Volví a escarbar los detalles de las tres visitas realizadas, analizando todas las conjeturas posibles. Varley tenía gente demasiado rica para complicarse con alcohólicos. Vukanich era un infeliz que se drogaba en su propio consultorio. La enfermera debía saberlo. Al menos algunos de los pacientes debían saberlo. Todo lo que haría falta para liquidarlo sería un hombre resentido y una llamada telefónica. Wade, borracho o sobrio, no se habría acercado a un tipo semejante. Podía no ser el hombre más brillante del mundo -una cantidad de gentes de éxito están lejos de ser gigantes mentales-, pero no era tan tonto como para dejarse embaucar por Vukanich.

El único posible era el doctor Verringer. Tenía espacio y soledad. Y probablemente también paciencia. Pero Sepúlveda Canyon quedaba muy lejos de Idle Valley. ¿Dónde estaba el punto de contacto? ¿Cómo se podían haber conocido? Además, si Verringer era dueño de aquella propiedad y tenía un comprador, estaba en camino de hacerse con mucho dinero.
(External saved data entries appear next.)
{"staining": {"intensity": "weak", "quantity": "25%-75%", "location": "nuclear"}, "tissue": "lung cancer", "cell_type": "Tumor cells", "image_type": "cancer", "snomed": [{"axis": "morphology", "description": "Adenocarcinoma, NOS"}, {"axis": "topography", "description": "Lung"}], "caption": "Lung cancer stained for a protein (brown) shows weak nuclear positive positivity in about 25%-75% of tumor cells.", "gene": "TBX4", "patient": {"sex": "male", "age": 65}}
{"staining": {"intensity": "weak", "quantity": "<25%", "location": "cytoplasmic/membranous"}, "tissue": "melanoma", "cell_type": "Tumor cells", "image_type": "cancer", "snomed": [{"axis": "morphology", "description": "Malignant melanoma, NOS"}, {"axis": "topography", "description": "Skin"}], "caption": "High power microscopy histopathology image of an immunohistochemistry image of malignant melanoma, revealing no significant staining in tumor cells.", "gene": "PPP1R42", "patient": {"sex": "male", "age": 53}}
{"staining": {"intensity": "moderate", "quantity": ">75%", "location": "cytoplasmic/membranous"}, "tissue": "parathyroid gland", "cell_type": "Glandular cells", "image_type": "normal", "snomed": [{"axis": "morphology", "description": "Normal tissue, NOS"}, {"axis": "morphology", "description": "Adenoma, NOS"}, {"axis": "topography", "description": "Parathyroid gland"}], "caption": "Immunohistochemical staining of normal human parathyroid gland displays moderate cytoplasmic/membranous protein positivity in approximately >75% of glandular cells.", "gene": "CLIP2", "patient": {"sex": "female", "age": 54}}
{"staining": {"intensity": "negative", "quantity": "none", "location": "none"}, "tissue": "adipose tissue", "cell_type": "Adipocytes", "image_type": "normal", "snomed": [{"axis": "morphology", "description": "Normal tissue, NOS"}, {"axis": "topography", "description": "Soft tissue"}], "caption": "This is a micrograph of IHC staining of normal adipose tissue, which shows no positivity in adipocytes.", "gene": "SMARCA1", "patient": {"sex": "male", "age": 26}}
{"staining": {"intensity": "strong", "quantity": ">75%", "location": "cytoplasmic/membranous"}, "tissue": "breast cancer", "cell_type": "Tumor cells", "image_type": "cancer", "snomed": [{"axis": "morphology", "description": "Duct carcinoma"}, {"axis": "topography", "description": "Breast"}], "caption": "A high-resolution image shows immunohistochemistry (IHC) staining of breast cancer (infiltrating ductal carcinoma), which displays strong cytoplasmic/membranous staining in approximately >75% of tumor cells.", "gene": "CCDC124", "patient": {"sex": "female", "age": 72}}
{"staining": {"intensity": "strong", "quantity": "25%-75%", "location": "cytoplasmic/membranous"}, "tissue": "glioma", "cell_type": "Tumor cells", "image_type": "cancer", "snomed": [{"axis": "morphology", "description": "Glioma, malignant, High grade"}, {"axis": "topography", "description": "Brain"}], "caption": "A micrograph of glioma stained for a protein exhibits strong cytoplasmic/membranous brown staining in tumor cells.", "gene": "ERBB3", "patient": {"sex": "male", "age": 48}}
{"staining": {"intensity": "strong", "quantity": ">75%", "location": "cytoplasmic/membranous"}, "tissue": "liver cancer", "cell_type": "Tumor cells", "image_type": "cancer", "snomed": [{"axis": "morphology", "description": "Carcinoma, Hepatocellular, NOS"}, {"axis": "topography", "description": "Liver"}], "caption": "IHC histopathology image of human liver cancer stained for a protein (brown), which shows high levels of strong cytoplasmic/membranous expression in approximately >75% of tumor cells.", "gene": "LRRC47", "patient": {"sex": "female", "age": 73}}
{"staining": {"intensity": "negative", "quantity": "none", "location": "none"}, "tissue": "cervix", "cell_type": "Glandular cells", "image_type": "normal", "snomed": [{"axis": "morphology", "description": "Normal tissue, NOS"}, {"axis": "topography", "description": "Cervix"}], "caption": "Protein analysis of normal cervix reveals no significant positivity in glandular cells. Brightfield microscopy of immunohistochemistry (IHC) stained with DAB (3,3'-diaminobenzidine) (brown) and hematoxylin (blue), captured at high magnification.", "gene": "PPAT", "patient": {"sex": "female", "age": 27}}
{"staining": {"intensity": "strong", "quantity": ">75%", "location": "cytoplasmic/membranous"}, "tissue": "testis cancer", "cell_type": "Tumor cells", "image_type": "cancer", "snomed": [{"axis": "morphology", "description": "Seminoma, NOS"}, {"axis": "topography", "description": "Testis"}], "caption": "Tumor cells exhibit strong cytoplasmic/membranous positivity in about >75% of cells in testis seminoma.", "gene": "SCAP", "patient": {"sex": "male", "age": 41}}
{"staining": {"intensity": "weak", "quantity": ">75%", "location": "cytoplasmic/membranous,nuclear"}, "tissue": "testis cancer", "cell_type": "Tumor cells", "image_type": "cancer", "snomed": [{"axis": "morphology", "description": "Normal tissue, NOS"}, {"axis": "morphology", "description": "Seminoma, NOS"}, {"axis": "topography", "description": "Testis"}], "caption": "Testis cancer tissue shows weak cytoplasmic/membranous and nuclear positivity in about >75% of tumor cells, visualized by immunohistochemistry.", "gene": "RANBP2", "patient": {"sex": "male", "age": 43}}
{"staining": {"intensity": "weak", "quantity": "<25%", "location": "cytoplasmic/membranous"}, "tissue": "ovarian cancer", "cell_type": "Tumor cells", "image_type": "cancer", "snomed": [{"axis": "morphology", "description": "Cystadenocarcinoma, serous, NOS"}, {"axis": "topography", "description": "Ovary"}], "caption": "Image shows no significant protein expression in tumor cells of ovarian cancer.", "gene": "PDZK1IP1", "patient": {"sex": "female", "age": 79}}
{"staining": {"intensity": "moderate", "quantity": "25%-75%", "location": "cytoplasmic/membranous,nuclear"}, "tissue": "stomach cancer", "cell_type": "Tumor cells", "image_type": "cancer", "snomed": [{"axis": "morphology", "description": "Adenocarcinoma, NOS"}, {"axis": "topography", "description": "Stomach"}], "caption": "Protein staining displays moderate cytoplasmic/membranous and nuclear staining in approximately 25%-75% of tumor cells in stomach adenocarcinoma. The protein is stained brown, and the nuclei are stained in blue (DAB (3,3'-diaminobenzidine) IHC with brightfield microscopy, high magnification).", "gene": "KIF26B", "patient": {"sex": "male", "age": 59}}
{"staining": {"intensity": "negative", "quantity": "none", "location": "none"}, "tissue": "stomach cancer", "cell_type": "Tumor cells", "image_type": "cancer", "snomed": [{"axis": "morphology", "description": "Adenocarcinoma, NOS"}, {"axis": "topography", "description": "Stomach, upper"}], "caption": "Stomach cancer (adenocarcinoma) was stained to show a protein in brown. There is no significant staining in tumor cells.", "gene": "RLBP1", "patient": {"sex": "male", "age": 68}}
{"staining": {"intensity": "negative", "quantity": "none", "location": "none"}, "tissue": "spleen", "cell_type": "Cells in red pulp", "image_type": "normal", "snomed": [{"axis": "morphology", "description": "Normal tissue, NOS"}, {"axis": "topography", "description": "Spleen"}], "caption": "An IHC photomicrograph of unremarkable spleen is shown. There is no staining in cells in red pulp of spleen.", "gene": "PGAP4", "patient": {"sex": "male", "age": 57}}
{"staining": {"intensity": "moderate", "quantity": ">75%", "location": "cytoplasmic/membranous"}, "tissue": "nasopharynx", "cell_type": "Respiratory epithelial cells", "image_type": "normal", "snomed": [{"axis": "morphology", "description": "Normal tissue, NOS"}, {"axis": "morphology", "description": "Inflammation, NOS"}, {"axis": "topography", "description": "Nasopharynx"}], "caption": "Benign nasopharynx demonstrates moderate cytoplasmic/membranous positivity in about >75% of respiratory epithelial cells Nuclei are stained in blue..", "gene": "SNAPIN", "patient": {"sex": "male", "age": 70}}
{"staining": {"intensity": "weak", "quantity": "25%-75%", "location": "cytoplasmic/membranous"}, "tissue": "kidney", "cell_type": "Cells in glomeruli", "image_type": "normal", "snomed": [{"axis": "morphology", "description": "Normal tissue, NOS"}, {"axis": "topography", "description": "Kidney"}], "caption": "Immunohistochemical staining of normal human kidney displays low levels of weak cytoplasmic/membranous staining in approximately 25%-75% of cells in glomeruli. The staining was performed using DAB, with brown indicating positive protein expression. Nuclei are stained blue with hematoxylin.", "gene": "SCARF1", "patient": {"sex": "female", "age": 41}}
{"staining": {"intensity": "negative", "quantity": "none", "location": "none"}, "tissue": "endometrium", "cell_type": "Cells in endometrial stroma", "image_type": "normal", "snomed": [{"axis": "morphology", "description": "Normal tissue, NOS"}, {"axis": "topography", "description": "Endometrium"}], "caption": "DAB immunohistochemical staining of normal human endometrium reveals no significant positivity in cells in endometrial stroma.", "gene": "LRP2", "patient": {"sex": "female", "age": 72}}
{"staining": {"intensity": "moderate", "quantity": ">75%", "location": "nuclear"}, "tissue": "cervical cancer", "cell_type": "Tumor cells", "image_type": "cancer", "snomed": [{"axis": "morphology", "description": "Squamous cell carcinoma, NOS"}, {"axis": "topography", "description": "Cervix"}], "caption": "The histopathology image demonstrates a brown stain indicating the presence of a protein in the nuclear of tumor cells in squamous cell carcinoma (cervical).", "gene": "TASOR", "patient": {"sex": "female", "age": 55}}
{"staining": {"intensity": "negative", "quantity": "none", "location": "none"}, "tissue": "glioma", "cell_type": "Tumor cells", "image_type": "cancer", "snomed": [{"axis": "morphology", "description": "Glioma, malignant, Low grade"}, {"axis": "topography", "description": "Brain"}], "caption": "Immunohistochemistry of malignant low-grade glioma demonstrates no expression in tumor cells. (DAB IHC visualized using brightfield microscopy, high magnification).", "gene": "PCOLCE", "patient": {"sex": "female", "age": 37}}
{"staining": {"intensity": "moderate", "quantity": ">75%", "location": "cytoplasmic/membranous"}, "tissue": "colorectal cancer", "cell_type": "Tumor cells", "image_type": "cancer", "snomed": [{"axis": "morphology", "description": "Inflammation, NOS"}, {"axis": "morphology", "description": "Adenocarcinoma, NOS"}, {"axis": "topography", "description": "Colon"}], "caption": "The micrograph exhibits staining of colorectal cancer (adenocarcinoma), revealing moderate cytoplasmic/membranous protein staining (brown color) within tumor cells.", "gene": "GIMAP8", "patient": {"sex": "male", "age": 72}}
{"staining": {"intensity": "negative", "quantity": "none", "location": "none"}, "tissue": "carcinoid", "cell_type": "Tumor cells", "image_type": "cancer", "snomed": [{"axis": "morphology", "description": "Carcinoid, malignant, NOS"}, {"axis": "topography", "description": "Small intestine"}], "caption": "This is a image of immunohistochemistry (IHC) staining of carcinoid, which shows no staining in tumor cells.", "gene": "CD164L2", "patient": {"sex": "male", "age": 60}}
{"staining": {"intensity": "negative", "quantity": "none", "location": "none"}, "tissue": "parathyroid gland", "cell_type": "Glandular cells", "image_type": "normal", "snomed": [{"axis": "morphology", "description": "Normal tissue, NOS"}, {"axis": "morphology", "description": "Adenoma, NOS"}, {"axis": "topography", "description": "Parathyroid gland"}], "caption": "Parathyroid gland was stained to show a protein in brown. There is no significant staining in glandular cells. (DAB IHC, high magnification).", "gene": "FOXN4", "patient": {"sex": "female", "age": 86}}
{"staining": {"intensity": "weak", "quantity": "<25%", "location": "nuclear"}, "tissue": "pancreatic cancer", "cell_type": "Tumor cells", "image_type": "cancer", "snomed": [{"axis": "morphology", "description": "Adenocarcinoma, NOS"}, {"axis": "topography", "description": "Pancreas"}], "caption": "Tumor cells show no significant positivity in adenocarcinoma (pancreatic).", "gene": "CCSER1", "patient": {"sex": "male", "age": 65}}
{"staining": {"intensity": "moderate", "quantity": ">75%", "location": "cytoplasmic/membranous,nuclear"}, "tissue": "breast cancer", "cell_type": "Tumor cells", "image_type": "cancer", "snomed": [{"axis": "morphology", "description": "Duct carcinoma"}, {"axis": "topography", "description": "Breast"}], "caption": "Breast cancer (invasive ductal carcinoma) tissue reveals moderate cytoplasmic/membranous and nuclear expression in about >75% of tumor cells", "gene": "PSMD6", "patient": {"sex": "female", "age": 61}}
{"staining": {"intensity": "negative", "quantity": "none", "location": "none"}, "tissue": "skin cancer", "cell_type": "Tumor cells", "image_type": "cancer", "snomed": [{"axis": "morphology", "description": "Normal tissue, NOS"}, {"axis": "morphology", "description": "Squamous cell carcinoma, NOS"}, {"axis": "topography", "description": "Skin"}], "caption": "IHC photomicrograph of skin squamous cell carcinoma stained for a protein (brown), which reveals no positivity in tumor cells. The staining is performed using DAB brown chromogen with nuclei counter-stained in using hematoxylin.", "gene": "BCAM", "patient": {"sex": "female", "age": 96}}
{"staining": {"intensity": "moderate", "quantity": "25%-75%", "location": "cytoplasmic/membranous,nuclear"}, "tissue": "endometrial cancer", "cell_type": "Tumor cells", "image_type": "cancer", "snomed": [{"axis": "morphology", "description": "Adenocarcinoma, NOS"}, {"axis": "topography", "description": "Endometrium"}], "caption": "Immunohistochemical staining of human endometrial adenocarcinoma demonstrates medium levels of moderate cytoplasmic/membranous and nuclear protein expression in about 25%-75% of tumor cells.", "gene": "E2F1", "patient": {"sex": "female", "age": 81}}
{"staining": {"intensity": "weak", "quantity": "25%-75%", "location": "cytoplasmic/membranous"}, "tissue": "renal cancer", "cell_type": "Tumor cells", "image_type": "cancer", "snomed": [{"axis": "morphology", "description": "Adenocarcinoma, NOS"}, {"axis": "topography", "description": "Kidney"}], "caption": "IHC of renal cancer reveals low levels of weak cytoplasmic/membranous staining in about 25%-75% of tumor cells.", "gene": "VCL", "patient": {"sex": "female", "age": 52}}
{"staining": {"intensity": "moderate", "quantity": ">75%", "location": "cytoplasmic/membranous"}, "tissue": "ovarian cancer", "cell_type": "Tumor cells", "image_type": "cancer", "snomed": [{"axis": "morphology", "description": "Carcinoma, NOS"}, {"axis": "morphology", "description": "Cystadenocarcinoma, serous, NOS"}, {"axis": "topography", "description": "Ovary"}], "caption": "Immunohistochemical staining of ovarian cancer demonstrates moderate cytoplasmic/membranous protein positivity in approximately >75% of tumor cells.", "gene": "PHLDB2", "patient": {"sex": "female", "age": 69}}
Se me ocurrió una idea. Llamé a un conocido que trabaja en una compañía de títulos para investigar el estado de la propiedad. Nadie contestó. La compañía de títulos ya había cerrado. Yo también cerré, me dirigí a La Ciénaga, fui al “Rudy's Bar-B-Q”, di mi nombre al maitre y esperé el gran momento sentado en un taburete al lado del bar, con un whisky en la mano y la música del vals de Marek Weber en mis oídos. Después de un rato pasé del otro lado de la cuerda de terciopelo y comí uno de los mundialmente famosos bifes a la “Salisbury de Rudy's” que es un bife picado servido en una planchita de madera quemada, sostenido por rodajas de cebolla frita, rodeado por puré de patatas demasiado cocidas, y una de esas ensaladas mixtas que los hombres comen con absoluta docilidad en los restaurantes aunque empezarían a gritar como energúmenos si las esposas se las sirvieran en casa.

Después regresé a casa.

Me decidí a salir y tomar una copa cuando en ese preciso instante sonó el teléfono.

– Habla Eileen Wade, señor Marlowe. Usted dijo que lo llamara.

– Quería saber simplemente si tenía alguna novedad. He estado viendo médicos todo el día y no he conseguido amigos.